Designing for the Future: Objects vs Attributes

The problem with the work we do is it not just relevant to what is happening now, but often it must also be useful for the future as well. At work this week I have a great example of this, as we are squeezing new funtionality into the exisitng implementation. This works by extending our static and dynamic data objects to include new fields, the primary of these is to identify whether the object is the original or a new closely related alternate type

public class StaticData
{
   public string Name;
   public int Id;
   public bool IsAlternate;
}

I admit this is not the cleanest design, I personally would argue against it, but it has being developed by our prototyping team in order to get the next phase of the product out very quickly. In our companies current position, Time to Market supersedes everything.

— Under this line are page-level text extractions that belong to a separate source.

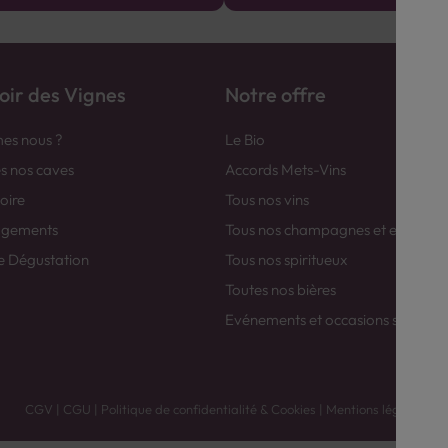
ir des Vignes
Notre offre
es nous ?
Le Bio
es nos caves
Accords Mets-Vins
toire
Tous nos vins
agements
Tous nos champagnes et efferver
e Dégustation
Tous nos spiritueux
Toutes nos bières
Evénements et occasions spéciale
CGV
|
CGU
|
Politique de confidentialité & Cookies
|
Mentions légales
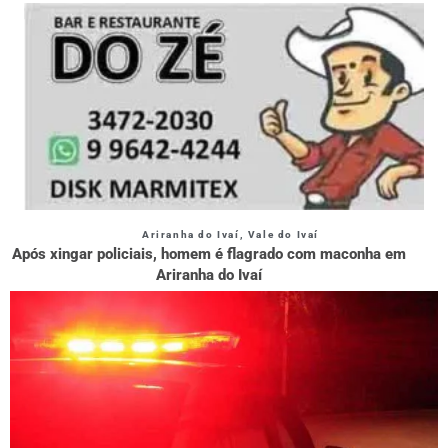
Ariranha do Ivaí
,
Vale do Ivaí
Após xingar policiais, homem é flagrado com maconha em
Ariranha do Ivaí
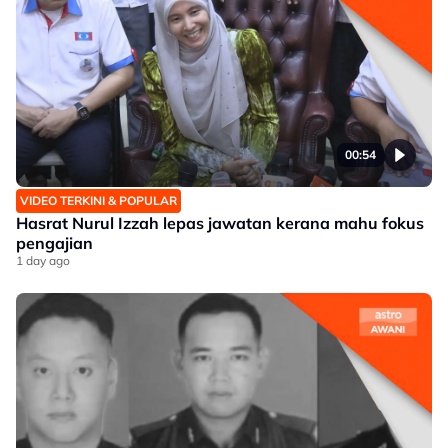
00:54
VIDEO TERKINI & POPULAR
Hasrat Nurul Izzah lepas jawatan kerana mahu fokus
pengajian
1 day ago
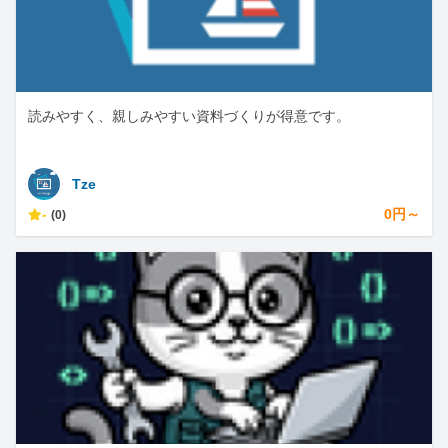
読みやすく、親しみやすい資料づくりが得意です。
Tze
-
0円～
(0)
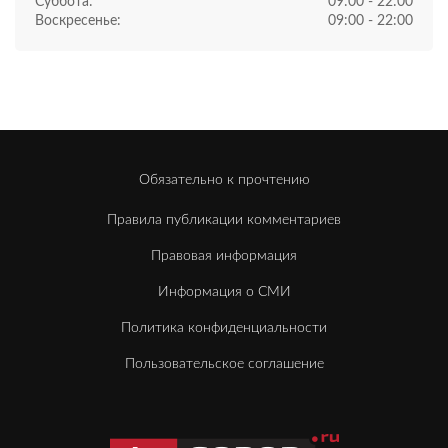
Суббота:
09:00 - 22:00
Воскресенье:
09:00 - 22:00
Обязательно к прочтению
Правила публикации комментариев
Правовая информация
Информация о СМИ
Политика конфиденциальности
Пользовательское соглашение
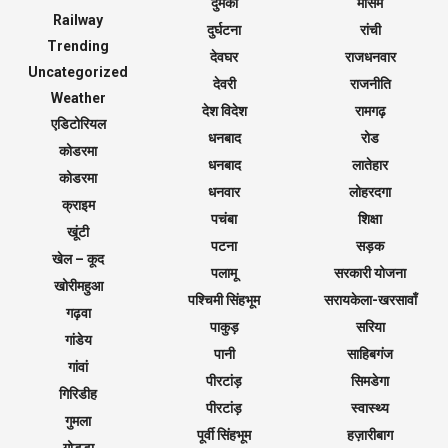
दुमका
मौसम
Railway
दुर्घटना
रांची
Trending
देवघर
राजधनवार
Uncategorized
देवरी
राजनीति
Weather
देश विदेश
रामगढ़
एडिटोरियल
धनबाद
रोड
कोडरमा
धनबाद
लातेहार
कोडरमा
धनवार
लोहरदगा
क्राइम
पचंबा
शिक्षा
खूंटी
पटना
सड़क
खेल – कूद
पलामू
सरकारी योजना
खोरीमहुआ
पश्चिमी सिंहभूम
सरायकेला-खरसावाँ
गढ़वा
पाकुड़
सरिया
गांडेय
पानी
साहिबगंज
गांवां
पीरटांड़
सिमडेगा
गिरिडीह
पीरटांड़
स्वास्थ्य
गुमला
पूर्वी सिंहभूम
हज़ारीबाग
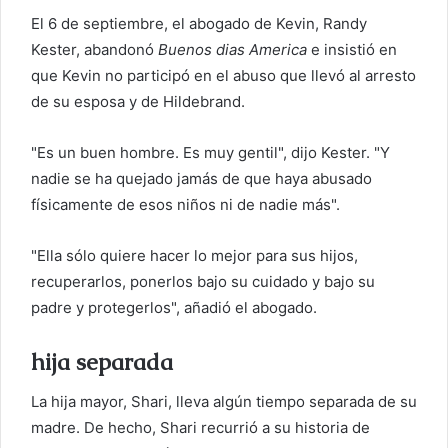
El 6 de septiembre, el abogado de Kevin, Randy
Kester, abandonó
Buenos dias America
e insistió en
que Kevin no participó en el abuso que llevó al arresto
de su esposa y de Hildebrand.
"Es un buen hombre. Es muy gentil", dijo Kester. "Y
nadie se ha quejado jamás de que haya abusado
físicamente de esos niños ni de nadie más".
"Ella sólo quiere hacer lo mejor para sus hijos,
recuperarlos, ponerlos bajo su cuidado y bajo su
padre y protegerlos", añadió el abogado.
hija separada
La hija mayor, Shari, lleva algún tiempo separada de su
madre. De hecho, Shari recurrió a su historia de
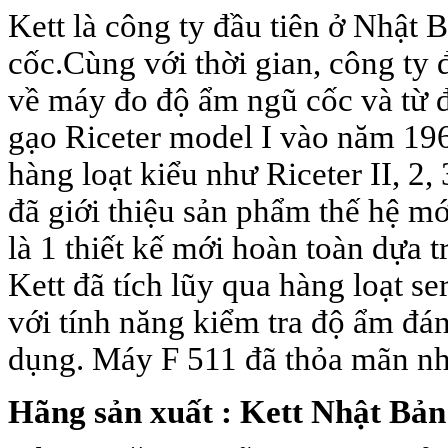
Kett là công ty đầu tiên ở Nhật 
cốc.Cùng với thời gian, công ty 
về máy đo độ ẩm ngũ cốc và từ đ
gạo Riceter model I vào năm 1961
hàng loạt kiểu như Riceter II, 2,
đã giới thiệu sản phẩm thế hệ m
là 1 thiết kế mới hoàn toàn dựa
Kett đã tích lũy qua hàng loạt s
với tính năng kiểm tra độ ẩm đán
dụng. Máy F 511 đã thỏa mãn n
Hãng sản xuất : Kett Nhật Bản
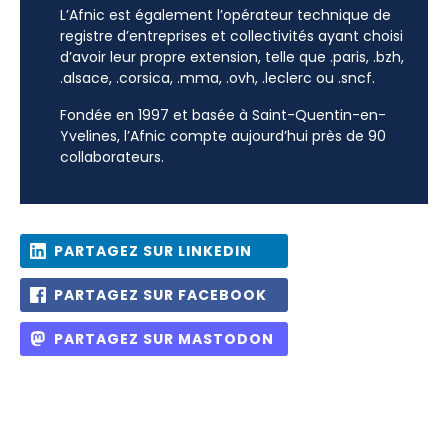
L’Afnic est également l’opérateur technique de
registre d’entreprises et collectivités ayant choisi
d’avoir leur propre extension, telle que .paris, .bzh,
.alsace, .corsica, .mma, .ovh, .leclerc ou .sncf.
Fondée en 1997 et basée à Saint-Quentin-en-
Yvelines, l’Afnic compte aujourd’hui près de 90
collaborateurs.
PARTAGEZ SUR LINKEDIN
PARTAGEZ SUR FACEBOOK
PARTAGEZ SUR MASTODON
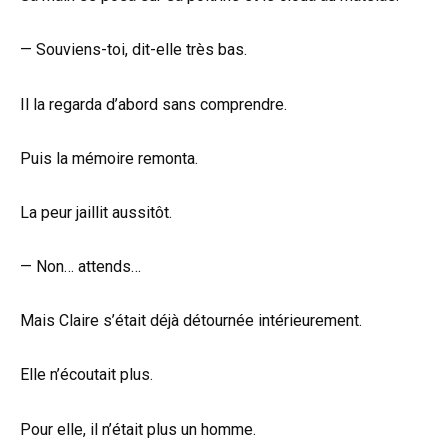
— Souviens-toi, dit-elle très bas.
Il la regarda d’abord sans comprendre.
Puis la mémoire remonta.
La peur jaillit aussitôt.
— Non… attends…
Mais Claire s’était déjà détournée intérieurement.
Elle n’écoutait plus.
Pour elle, il n’était plus un homme.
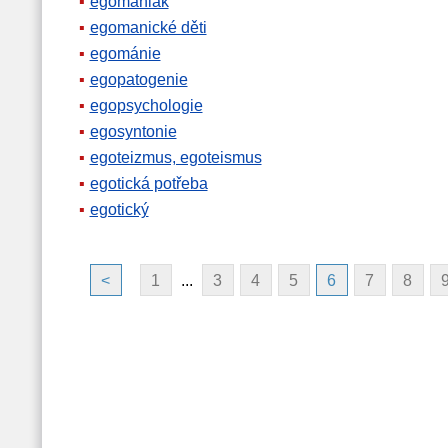
egomaniak
egomanické děti
egománie
egopatogenie
egopsychologie
egosyntonie
egoteizmus, egoteismus
egotická potřeba
egotický
<
1
...
3
4
5
6
7
8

Anyway, the existing code now has a problem. We have the following protoype repeated in multiple layers and used in several exceutables and libraries within the solution.

public string GetStaticData(int ID)

In order to determine if something is the new alternate object we can of course do

public bool GetStaticDataIsAlternate(int ID)

But what happens if we need to implement other types within this framework. Do we continue adding methods?

public bool GetStaticDataIsOtherAlternate(int ID)
public bool GetStaticDataIsYetAnotherAlternate(int ID)
public string GetStaticDataOtherAlternateField(int ID)
public DateTime GetStaticDataYetAnotherAlternateDate(int ID)

Instead we have to change our design to "do exactly what it says on the tin". We actually return the Object not the Attribute

public StaticData GetStaticData(int ID)

This will mean that we change our calling code to be

BusinessObjectLayer.GetStaticData(y).Name;

We have an overhead of changing all references to the usage simply because we got the design wrong in the first place.